Balancing development in old and new areas
As the attractive young mayor of San Diego in the 1970s, Pete Wilson
gained a national reputation--largely squandered in his demagogic later
years as governor--as a progressive innovator for the way he was
constructively channeling growth. The key to Wilson's scheme lay in
requiring developers to balance new development on the periphery with
redevelopment of neglected existing areas of the city. While it is not
reasonable to order people with suburban urges to live in the city, the
overall quality of life is best served when cities and suburbs contain a
mixture of economic strata. This is more likely to happen when there are
good living options in both city and suburb --and frequently the
availability of good in-town options will do much to create its own
demand.
Balance the burdens
Lawrence, Mass., a troubled inner city surrounded by affluent suburbs,
got the attention of its neighbors when it started buying up property in
the affluent suburbs when it was looking for locations for a new low-income
housing project. Cities cannot prosper if they are their area's only
repository for the disadvantaged, nor are the poor served well if they live
in enclaves apart from mainstream society. The scattering of sites for low
and moderate income housing needs to reach out beyond the city core.
Level playing field
Many of the policy choices made in the 1950s tilted the field toward
suburban migration. For the families who got to own their own homes for the
first time, this has been a great thing.

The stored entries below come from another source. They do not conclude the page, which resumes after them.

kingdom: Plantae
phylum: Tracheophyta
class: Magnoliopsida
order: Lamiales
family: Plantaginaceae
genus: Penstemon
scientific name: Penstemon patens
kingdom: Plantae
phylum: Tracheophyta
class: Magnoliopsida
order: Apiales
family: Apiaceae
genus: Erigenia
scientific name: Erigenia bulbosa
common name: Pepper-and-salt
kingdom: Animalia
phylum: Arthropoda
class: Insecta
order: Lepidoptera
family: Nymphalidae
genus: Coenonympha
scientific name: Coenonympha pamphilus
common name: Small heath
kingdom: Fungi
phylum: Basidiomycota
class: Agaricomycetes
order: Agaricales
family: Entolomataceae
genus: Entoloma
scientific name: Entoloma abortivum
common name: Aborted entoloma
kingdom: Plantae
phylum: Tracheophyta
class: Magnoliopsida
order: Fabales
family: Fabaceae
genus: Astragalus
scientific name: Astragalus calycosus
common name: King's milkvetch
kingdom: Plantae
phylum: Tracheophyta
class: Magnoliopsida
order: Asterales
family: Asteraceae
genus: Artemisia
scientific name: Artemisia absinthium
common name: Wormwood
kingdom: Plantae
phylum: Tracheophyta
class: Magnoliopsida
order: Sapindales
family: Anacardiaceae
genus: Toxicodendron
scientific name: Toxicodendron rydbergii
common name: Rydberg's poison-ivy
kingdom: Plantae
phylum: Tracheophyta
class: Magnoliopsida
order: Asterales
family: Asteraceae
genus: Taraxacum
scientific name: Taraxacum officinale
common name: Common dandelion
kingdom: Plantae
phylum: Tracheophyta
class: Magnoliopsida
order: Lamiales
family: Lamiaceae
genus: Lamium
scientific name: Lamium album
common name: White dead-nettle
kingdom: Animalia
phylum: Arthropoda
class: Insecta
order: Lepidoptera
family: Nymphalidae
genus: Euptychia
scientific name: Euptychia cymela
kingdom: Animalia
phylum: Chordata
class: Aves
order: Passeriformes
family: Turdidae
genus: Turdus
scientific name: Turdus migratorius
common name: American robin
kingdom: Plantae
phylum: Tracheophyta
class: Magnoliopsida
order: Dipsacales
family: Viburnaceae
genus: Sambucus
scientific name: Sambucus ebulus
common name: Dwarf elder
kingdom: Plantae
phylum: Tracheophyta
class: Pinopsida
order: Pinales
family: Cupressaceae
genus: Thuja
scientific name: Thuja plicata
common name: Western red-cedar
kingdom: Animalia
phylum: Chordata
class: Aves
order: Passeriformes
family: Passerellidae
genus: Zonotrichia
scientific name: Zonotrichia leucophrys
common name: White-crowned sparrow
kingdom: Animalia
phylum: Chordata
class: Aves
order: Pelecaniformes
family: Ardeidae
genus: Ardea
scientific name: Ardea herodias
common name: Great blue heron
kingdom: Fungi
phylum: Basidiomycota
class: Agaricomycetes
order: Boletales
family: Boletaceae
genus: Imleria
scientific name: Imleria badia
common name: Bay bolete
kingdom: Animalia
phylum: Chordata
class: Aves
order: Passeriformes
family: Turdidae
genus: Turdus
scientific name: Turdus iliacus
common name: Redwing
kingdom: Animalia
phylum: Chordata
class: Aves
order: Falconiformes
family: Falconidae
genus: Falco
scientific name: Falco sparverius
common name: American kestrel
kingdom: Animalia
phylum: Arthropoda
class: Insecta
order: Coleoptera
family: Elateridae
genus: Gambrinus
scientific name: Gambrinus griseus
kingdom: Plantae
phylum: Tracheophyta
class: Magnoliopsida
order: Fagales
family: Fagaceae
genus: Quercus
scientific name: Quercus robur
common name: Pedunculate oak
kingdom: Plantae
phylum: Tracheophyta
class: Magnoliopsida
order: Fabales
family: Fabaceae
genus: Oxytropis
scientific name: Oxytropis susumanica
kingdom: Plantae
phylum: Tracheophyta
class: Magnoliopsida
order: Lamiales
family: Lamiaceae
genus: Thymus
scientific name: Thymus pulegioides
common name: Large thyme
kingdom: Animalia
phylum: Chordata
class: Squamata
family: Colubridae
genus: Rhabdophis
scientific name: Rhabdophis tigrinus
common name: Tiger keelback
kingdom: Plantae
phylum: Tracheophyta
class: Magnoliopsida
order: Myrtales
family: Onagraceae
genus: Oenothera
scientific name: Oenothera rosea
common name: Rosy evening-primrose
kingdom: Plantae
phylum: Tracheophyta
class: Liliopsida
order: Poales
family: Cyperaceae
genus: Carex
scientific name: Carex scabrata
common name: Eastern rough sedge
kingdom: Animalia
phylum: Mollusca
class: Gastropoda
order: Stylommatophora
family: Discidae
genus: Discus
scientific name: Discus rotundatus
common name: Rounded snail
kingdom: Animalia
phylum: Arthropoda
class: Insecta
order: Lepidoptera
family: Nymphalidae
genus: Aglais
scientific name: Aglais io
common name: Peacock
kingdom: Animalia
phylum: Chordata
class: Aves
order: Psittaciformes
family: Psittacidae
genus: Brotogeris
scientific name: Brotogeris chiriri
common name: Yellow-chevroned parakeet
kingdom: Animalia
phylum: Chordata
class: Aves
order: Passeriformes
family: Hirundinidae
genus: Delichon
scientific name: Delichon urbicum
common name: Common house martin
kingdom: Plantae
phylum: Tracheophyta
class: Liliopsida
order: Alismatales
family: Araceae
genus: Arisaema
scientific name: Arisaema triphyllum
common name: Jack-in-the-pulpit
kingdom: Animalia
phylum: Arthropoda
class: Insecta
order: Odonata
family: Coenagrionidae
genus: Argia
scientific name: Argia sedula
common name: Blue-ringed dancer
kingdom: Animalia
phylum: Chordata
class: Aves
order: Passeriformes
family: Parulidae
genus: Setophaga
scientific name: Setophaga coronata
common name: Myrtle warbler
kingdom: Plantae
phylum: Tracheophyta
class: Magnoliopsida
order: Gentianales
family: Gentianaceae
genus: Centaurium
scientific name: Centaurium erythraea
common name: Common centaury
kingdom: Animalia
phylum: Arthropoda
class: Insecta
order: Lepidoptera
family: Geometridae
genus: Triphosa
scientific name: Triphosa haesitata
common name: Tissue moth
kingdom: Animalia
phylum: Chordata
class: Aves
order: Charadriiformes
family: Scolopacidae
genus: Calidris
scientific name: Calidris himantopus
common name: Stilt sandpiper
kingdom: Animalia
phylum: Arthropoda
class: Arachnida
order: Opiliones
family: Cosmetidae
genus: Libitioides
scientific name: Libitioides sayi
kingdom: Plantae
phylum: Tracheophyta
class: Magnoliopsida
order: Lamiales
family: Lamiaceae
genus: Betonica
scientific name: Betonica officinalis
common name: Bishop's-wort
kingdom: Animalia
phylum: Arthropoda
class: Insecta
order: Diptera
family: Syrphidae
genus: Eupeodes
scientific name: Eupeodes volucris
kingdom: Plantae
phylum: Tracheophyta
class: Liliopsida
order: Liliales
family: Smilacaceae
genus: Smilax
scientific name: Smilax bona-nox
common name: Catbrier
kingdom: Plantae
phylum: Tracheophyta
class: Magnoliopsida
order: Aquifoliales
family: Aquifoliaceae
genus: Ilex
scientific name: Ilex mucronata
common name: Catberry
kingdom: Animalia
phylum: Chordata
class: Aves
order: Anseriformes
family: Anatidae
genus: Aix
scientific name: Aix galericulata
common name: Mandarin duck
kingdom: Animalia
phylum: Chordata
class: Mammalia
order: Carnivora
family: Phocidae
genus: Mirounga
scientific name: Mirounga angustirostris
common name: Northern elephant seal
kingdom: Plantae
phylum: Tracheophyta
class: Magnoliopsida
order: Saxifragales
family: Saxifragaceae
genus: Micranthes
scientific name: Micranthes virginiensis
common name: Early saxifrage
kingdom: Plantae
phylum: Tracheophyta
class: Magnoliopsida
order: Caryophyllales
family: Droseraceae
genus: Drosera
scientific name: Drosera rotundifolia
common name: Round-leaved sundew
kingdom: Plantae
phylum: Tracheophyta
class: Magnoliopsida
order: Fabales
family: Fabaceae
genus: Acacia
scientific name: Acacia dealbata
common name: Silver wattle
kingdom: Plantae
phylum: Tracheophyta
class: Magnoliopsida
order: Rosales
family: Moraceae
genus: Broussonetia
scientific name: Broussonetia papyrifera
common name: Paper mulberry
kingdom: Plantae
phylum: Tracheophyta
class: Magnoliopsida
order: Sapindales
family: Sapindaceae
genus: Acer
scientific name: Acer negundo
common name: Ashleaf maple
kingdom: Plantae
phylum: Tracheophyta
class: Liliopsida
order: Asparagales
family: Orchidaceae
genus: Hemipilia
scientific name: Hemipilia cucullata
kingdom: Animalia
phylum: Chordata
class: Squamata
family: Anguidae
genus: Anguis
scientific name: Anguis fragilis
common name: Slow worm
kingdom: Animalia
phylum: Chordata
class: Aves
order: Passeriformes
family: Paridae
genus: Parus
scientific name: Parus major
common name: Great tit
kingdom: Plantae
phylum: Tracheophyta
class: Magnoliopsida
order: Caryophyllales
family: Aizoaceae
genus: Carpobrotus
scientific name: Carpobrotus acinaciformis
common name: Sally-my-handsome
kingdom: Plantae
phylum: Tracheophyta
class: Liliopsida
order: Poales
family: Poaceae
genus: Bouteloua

For the people left behind in
decaying core cities, particularly in the Northeast and Midwest, it has
not. A better balance between freeway and public transit construction and
between redevelopment and new infrastructure funding would help put the
urban option on more even terms for those people who can see attractions in
both.
Ultimately, the question of sprawl and livable communities is a question
of fostering the health of core cities. Left totally to the vagaries of the
free market, our development patterns in most areas might look like some
ever-expanding doughnut, with an ever-deepening hole in the center.